TWO SETS OF CIRCUMSTANCES, two communities divided. That’s what I am thinking about as a months-long saga concludes in Spreckels, and as a new social media explosion unfolds in Cachagua.
First, let’s go to Spreckels, where two teachers presented last October at a conference in Palm Springs, offering a session titled “How we run a GSA in conservative communities,” referring to a gay-straight alliance. They didn’t know they were being recorded, but they were.
The recording has never been released, but conservative writer Abigail Shrier obtained at least parts of the recording. She wrote about it on Substack, with a post titled “How Activist Teachers Recruit Kids.” Shrier quoted sensational and disturbing statements, such as the use of the word “stalking” to identify potential new members of Buena Vista Middle School’s You Be You club.
And suddenly, hundreds of parents attended a meeting of the normally sleepy Spreckels Union School District board to voice their anger. The board hired investigative law firm Van Dermyden Makus to find out what really happened and if teachers were really coaching children on changing their gender identities. The teachers, Kelly Baraki and Lori Caldeira, were placed on leave.
Seven months later, the investigation was completed, based upon review of more than 1,600 pages of documents and interviews with 21 witnesses.
“Their comments were harmful and disruptive,” the July 7 report states. But as to allegations that the teachers wrongly recruited kids, and the question of “Did the two teachers play ‘mind tricks’ on students to avoid parent complaints?” the answers are no, no and no.
The findings are an exoneration. But still, both teachers resigned from a district in which many parents view them as pariahs. Instead of resolution, we end with further entrenched tribalism.
ON SATURDAY, JULY 9, hundreds of people gathered at Cachagua Community Park for the Cachagua Country Fair. Local artists sold goods, firefighters sold tri-tip sandwiches, kids swam in the Carmel River and the mood was glorious – a celebration of community from cowboys to hippies and everyone in between.

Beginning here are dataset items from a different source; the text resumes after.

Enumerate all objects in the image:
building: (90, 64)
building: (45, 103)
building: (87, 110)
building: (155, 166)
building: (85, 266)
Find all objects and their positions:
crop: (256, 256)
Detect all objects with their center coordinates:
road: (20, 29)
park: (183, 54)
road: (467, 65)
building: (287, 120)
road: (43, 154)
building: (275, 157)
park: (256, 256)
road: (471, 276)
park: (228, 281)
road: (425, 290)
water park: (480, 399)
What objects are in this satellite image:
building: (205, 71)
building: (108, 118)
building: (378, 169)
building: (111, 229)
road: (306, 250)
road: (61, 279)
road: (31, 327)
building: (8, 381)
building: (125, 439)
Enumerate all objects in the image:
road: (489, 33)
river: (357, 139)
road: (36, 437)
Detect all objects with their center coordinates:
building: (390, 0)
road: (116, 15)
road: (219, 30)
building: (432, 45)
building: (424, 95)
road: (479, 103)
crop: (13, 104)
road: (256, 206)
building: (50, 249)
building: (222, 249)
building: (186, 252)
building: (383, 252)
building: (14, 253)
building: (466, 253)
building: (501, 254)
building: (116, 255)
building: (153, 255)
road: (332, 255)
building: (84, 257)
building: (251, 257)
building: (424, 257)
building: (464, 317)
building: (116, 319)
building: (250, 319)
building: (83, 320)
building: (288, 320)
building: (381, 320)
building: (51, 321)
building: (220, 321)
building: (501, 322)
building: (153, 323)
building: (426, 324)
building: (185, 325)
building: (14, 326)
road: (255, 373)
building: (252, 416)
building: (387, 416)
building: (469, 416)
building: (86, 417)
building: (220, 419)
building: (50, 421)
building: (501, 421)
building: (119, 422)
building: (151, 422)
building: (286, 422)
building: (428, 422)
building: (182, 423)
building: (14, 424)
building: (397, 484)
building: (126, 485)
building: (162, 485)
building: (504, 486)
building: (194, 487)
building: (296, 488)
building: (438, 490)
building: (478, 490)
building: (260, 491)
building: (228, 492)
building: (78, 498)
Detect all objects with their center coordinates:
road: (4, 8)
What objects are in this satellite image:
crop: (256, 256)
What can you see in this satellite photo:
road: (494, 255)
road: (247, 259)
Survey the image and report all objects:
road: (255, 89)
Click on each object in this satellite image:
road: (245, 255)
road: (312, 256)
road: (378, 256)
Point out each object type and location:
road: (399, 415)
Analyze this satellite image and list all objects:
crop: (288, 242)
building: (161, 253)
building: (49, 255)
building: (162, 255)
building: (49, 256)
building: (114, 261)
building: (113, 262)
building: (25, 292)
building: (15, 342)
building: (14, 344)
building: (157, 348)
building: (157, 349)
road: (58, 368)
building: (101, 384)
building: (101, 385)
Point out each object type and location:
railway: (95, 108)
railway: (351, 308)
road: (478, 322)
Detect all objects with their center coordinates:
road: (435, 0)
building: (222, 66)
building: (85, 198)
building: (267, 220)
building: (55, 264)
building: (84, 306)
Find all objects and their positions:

The next day, a group of locals was back at the now-mostly-empty park and saw a vehicle driving around on the dirt soccer field. At least two people took out their phones and started filming the driver, who left behind a cloud of dust. You can hear but not see the videographer in this film.
As Barry Powell drives toward the videographer, windows down, he opens the conversation: “Why are you filming me?” The person with the camera sounds distraught: “It’s our soccer field.”
Instead of an apology, Powell is combative. “It’s my field, I live in Cachagua, how long have you lived here?” he responds.
The man behind the camera (who says he’s lived there 25 years, to Powell’s 30) seems to see an opportunity to make his appeal. “If you lived 30 years here, you think you can do this? We take care of that field.”
Then things go really off the rails. Powell says, “I didn’t know there was very many Mexicans around here.” It devolves further with an explicitly racist and xenophobic remark – “you guys moved into our country” – before Powell drives off with an insult.
The video was posted to the social media site Nextdoor, and a frenzy ensued. Commenters were either against Powell (for his racist remarks) or for him (he’s otherwise a good guy).
While the internet frenzy played out, in real life, he was fired from his job. (He declined an interview, on advice from his attorney.)
I am no apologist for Powell; his remarks were indefensible. But one thing that happens in real life, and not on the internet or in months-long legal investigations, is dialogue.
I wish there were an opportunity to end each of these stories not with outright hostility and opposing sides dug in, but instead restorative justice.
A reconciliation process does not mean forgiving people for wrongs, but holding them to account – and finding a way to continue coexisting with each other. Imagine if we ended these kinds of blow-ups with more understanding, rather than less. In this climate, unfortunately, that doesn’t seem to be an option.